→ Task instructions:
1. In the math learning standards excerpt, what three ways of representing mathematical ideas are listed for students by the end of the 5th grade?
2. Carry on the math learning standards excerpt, picking up right after its final statement about numbers and shapes.

A. Patterns and Relationships

1. By the end of the 2nd grade, students should know that

a. Circles, squares, triangles, and other shapes can be found in things in nature and in things that people build.

b. Patterns can be made by putting different shapes together or taking them apart.

c. Things move, or can be made to move, along straight, curved, circular, back-and-forth, and jagged paths.

2. By the end of the 5th grade, students should know that

a. Mathematics is the study of many kinds of patterns, including numbers and shapes and operations on them. Sometimes patterns are studied because they help to explain how the world works or how to solve practical problems, sometimes because they are interesting in themselves.

b. Mathematical ideas can be represented concretely, graphically, and symbolically.

B. Mathematics, Science, and Technology

C. Mathematical Inquiry

2. By the end of the 5th grade, students should know that

a. Numbers and shapes--and operations on them--help to describe and predict things about the world around us.

→ Data lines:
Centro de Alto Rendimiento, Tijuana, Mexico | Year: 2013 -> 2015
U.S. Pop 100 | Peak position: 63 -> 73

→ Results for each task:
1. Concretely, graphically, and symbolically.

2.
b. In using mathematics, choices have to be made about what operations will give the best results. Results should always be judged by whether they make sense and are useful.

III. The Nature of Technology

A. Technology and Science

2. By the end of the 5th grade, students should know that

a. Throughout all of history, people everywhere have invented and used tools. Most tools of today are different from those of the past but many are modifications of very ancient tools.

b. Technology enables scientists and others to observe things that are too small or too far away to be seen without them and to study the motion of objects that are moving very rapidly or are hardly moving at all.

c. Measuring instruments can be used to gather accurate information for making scientific comparisons of objects and events and for designing and constructing things that will work properly.

d. Technology extends the ability of people to change the world: to cut, shape, or put together materials; to move things from one place to another; and to reach farther with their hands, voices, senses, and minds. The changes may be for survival needs such as food, shelter, and defense, for communication and transportation, or to gain knowledge and express ideas.

B. Design and Systems

2. By the end of the 5th grade, students should know that

a. There is no perfect design. Designs that are best in one respect (safety or ease of use, for example) may be inferior in other ways (cost or appearance). Usually some features must be sacrificed to get others. How such trade-offs are received depends upon which features are emphasized and which are down-played.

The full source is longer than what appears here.